President, Association of Capital Market Academics in Nigeria, Prof. Uche Uwaleke said any increase places the CBN in a stronger position to meet forex obligations as well as intervene in the forex market.

“If this development is sustained, we are likely to witness an appreciation of the naira in the forex market and more stability in the exchange rate following improved liquidity. This is one positive development capable of keeping away destructive speculators from the forex market,” Uwaleke said.

He noted that inflation rate would most likely moderate given the exchange rate pass-through to commodity prices.

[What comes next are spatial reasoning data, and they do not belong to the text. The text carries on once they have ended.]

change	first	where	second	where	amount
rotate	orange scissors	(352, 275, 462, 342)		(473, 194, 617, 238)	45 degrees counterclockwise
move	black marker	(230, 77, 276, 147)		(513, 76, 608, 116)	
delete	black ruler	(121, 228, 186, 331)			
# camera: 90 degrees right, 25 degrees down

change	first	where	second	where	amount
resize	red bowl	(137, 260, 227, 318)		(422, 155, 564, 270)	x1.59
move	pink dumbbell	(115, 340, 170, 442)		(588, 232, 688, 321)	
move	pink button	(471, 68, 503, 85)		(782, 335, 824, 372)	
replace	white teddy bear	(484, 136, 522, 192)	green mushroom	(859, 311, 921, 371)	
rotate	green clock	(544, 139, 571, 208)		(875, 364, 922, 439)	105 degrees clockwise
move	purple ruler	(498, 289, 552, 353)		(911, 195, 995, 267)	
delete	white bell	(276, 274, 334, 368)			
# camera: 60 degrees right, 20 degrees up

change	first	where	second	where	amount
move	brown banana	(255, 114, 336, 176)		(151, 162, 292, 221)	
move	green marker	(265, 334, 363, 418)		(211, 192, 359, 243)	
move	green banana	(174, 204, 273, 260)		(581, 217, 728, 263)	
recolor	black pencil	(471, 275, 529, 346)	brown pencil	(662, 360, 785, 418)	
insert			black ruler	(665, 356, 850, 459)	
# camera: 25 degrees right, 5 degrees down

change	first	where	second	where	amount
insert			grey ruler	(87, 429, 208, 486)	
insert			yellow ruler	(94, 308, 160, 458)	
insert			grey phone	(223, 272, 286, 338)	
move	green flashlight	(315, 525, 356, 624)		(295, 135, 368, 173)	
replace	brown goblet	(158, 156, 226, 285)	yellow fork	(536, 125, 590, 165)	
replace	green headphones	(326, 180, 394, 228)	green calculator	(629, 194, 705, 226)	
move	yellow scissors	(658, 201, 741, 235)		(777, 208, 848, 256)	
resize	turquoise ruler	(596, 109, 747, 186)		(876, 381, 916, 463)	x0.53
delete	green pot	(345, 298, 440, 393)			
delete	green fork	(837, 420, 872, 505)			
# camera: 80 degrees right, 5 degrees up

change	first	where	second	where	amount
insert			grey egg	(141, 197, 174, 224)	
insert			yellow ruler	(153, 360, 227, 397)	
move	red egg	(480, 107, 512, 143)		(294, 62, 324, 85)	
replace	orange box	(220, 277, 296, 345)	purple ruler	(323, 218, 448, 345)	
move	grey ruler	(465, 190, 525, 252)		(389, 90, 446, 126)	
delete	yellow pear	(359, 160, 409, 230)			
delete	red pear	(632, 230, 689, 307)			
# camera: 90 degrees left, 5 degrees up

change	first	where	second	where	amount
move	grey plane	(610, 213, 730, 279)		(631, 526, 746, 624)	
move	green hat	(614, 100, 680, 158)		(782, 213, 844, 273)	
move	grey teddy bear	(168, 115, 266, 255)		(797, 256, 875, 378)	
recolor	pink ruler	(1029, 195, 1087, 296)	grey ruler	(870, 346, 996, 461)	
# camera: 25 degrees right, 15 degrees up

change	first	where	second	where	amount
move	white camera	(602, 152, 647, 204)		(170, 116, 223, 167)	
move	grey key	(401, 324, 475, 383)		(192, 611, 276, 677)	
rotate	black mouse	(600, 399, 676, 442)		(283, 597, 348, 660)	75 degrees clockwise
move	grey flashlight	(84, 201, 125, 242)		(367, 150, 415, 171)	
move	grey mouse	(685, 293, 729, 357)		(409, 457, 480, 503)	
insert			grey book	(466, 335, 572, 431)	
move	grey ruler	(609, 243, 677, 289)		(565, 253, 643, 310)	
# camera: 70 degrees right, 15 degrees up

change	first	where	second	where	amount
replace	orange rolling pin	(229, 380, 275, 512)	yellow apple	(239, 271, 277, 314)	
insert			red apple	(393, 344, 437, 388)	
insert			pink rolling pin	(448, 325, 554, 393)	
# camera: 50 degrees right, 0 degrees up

With the lingering crises in Middle East and Eastern Europe amid elevated oil demand, most analysts expect crude oil price to remain substantially above Nigeria’s budget benchmark of $77.96 per barrel.

The International Energy Agency (IEA), in its latest report, increased its global crude oil demand projection for 2024 by 1.3 million barrels per day (mbpd) to 103.2mbpd.

IEA estimated that extended output cuts by Organisation of the Petroleum Exporting Countries (OPEC) and its affiliates (OPEC+) would continue to moderate supply output, keeping off any major downside volatility.

OPEC+ members had extended their voluntary production cuts of 2.2mbpd into the second quarter of 2024, with expectation of further extension beyond the first half.

CBN Governor Olayemi Cardoso has outlined that ongoing efforts to strengthen the country’s forex position would lead to increased stability in forex reserves and naira.

According to him, the collaboration with Ministry of Finance and the NNPCL to ensure that all forex inflows are returned to the CBN will greatly enhance forex flows and contribute to the accretion of reserves.